Choosing the Right Type of Asphalt

Choosing the Right Type of Asphalt

So you’ve decided on asphalt for your next major project.  An excellent choice!  Asphalt is a great option for a large variety of projects, owing to its durability, its ease of repair and its cost-effectiveness.  But what type of asphalt is best for you?
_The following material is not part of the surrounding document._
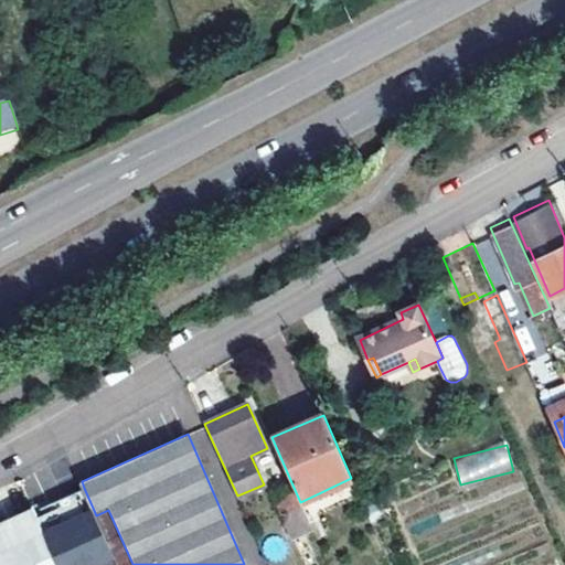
[(359,494),(351,478),(300,502),(308,516),(359,494)]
Not all asphalt is made equally, and some types of asphalt are better for certain projects.  Depending on what you need out of your asphalt surface, you’ll need a different mix of asphalt.  Here’s a quick rundown of the most common types of asphalt around, and what benefits they provide.

Hot Mix Asphalt

Hot mix asphalt is ideal for driveways, thanks to its aesthetic appeal – it’s easy to give it a quality, finished appearance.  Its flexibility, weather resistance and ability to repel water make it a common choice throughout North America.  It’s called “hot mix” because it’s heated and poured at temperatures between 300 and 350 degrees Fahrenheit.  It’s durable, easy to repair, withstands freezing and thawing and is unaffected by salt in the winter.  It’s a high-quality, low-maintenance surface.

Warm Mix Asphalt

Warm mix, as you might guess, is poured at lower temperatures than hot mix – between 200 and 250 degrees.  This offers much of the same benefits of hot mix, and has its own benefits added in, as well.  It can be laid in cooler temperatures, extending the paving season – great if you need an emergency paving job in, say, December.  It’s also greener than hot mix, using less fossil fuels and resources in the manufacturing process.  It also produces less dust, smoke and fumes, which is better for worker safety.  For these reasons, and more, it’s becoming a very popular option.

Perpetual Pavement

Perpetual pavement is good for heavy-use areas; it’s a multi-level paving process that helps prevent the need for complete replacement.  A strong, flexible base helps prevent cracks from forming from the bottom up, while a strong middle layer is laid on top of that, before the final top layer is applied.  That middle layer is permanent – think of it like a buffer zone – while the top layer is designed to be replaced periodically.  That helps save time and money on repair needs – only the top layer needs to be addressed during regular repairs.  In high-traffic areas, where damage is unavoidable, perpetual pavement is a great option.

Porous Asphalt

Porous asphalt is a great option for parking lots and other areas with drainage issues.  Pores in the surface allow water to drain through the surface into the soil below, helping avoid pooling and puddles.  It reduces runoff, which is key in commercial areas, and is better for the environment, reducing storm system basins.  It’s often a little courser than regular asphalt, but it’s a great way to manage water on your property.